For instance on German TV on January 28 1997 in a demonstration, members of a group called the Chaos Computer Club showed how an ActiveX program could take control of a PC and transfer funds from a bank account on Intuit's Quicken financial network without the user's knowledge. Given the hype and hopes for on-line trading this was pretty grim news - and obviously the Germans had exploited the financial element for maximum effect. Microsoft soon responded by saying that their technology known as Authenticode could prevent such malicious or ActiveX controls from being downloaded, since a) they would identify the author of any ActiveX control (or Plug-In or applet for that matter) as well as b) determining that the component hadn't been tampered with in transit to the user's desktop.

However, all of this seemed nothing like as secure as the Java applet model, where security was built right into the architecture of the language. And yet, there is also some truth in Microsoft's contention, that for any interactivity within a browser to have any real seriousness there must be some possibility of the interaction writing to or reading from the hard disk: otherwise all you have is decoration, illustration, but nothing that can generate anything tangible. The fact that recent releases of Java have code signing provisions which allows security for certain "trusted" applets to be relaxed seems to confirm this.

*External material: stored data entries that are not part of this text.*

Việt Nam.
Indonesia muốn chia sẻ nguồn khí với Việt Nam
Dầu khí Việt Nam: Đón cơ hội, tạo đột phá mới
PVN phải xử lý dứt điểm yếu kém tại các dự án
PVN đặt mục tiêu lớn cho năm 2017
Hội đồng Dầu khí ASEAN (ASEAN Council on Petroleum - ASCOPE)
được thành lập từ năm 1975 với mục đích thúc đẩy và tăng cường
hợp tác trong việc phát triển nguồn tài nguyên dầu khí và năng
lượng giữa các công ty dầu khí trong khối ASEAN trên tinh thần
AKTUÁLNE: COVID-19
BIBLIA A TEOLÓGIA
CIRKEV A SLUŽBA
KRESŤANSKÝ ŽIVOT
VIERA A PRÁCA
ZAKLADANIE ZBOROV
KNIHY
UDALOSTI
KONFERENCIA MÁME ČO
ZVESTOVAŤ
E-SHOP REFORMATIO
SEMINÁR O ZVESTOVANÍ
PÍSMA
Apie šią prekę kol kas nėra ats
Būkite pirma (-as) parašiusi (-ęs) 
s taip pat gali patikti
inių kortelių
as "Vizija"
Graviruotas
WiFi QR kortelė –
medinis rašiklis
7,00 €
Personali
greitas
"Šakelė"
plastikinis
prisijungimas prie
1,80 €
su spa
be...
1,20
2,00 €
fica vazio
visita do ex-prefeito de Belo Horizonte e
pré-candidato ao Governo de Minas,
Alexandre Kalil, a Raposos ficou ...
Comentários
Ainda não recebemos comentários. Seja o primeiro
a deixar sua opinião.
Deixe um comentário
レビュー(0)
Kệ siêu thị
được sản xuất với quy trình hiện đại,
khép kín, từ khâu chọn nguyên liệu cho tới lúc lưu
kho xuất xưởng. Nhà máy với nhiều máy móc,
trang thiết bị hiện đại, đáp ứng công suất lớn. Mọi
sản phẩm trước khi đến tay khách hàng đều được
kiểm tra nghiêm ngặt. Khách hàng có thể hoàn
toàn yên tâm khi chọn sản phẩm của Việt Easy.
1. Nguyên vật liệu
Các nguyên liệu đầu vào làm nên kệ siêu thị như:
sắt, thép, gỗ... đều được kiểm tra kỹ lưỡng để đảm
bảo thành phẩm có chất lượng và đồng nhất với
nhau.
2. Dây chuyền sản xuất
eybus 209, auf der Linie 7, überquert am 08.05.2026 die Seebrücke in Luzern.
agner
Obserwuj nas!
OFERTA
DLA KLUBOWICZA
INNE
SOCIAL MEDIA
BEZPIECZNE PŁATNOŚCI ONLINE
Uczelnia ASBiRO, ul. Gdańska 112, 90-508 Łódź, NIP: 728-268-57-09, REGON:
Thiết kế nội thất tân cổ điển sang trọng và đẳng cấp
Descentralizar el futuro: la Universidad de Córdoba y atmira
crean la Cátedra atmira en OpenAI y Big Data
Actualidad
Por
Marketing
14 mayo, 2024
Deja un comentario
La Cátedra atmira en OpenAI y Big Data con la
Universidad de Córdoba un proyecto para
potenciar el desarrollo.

And in many ways, downloading an ActiveX control to do things which are more customarily the preserve of applets, i.e. little navigation controls, scrolling banners, is a little absurd (though perplexingly widespread). In practice, ActiveX controls are mostly used now as a more flexible and global type of Plug-In which is to say, something that builds new and very sophisticated application specific functionality into a host application. For instance, if I download a Shockwave Plug-In it means I can view Director movies inside my browser. But just there! Inside my browser I can watch the odd movie. Great. However, if I install a Shockwave ActiveX control, it means I can view Director movies inside my Browser, Word Processor, inside PowerPoint, inside Excel if I really feel like it, and if I want some of the forms in my Access database to be exceptionally entertaining, well I can't view them there too! This is ultimately what the value of ActiveX is.

In education the use of ActiveX might be as follows. If I want a animation inside my presentation, I can do it as a Director Movie inside PowerPoint. Suppose in a more sophisticated way, I want to run a physical model of the atmosphere inside a CAL module which does a number of typical CAL things (quizzes etc) about meteorology. I could use Authorware for the typical CAL stuff and then write an ActiveX control in Visual Basic to do the more sophisticated simulations.

ActiveX currently runs very well on the Windows platform. However, since it belongs to a much larger development paradigm promoted by Microsoft, called COM (meaning Component Object Model), the porting of it to other platforms has not been completely straightforward. Microsoft currently has COM for Unix and Mac in varying states of readiness, though in practice we're along way from that achieved on the Win32 platform. For instance Authorware on a Mac cannot host Mac ActiveX controls yet (though Macromedia are working on it apparently).

Therefore, its still probably wise to be a bit suspicious about installing ActiveX controls, but if its from a reliable source (such as Macromedia or Real Networks for instance and you're using the Win32 platform) it might be a better choice than the corresponding Plug-In. However, all this is very contentious and goes right to the heart of the future of the Internet itself.